Les zones à faibles émissions étant amenées à se multiplier, cette mesure apporterait une réponse simple et rapide aux personnes à faibles revenus qui, faute d’autre solution, restent dépendantes de la voiture individuelle et n’ont pas les moyens d’abandonner leur véhicule à vignette Crit’Air de classe 5 pour un véhicule de classe 0, 1 ou 2.
Outre qu’il permettrait de rajeunir et de verdir le parc automobile, le partage de véhicules de particuliers ou d’entreprises optimiserait l’utilisation des véhicules, diminuant ainsi la taille du parc et son emprise sur la voirie, ce qui se traduirait par une diminution des émissions de polluants atmosphériques et autres nuisances.
Je conclurai en rappelant que, sur quarante millions de véhicules circulant en France, quinze millions sont âgés de plus de dix ans, et que les mesures de restriction d’entrée dans la capitale qui ont été annoncées pourraient, à terme, toucher un million de véhicules, puis deux et trois millions, et encore davantage.
Tous ces éléments plaident en faveur de cette solution alternative, qui étend les possibilités de déplacement durable à des territoires aujourd’hui isolés et permet de réduire les inégalités territoriales.

Données à analyser:
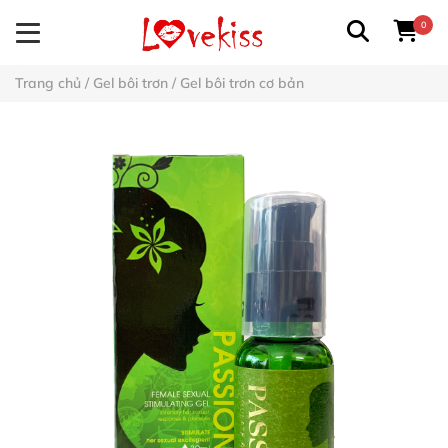
0
Trang chủ
/
Gel bôi trơn
/
Gel bôi trơn cơ bản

Travail à faire:
1 – Relevez toutes les classes de vignette Crit'Air mentionnées dans le texte extrait.
2 – Répondez brièvement à ces questions sur le texte extrait :
(a) À quelles personnes la mesure apporterait-elle une réponse simple et rapide ?
(b) Combien de véhicules circulent en France ?
(c) Quelles inégalités la solution alternative permet-elle de réduire ?

Corrigé de l'exercice:
1 –
Classe 5
Classe 0
Classe 1
Classe 2

2 –
(a) Aux personnes à faibles revenus qui restent dépendantes de la voiture individuelle.
(b) Quarante millions.
(c) Les inégalités territoriales.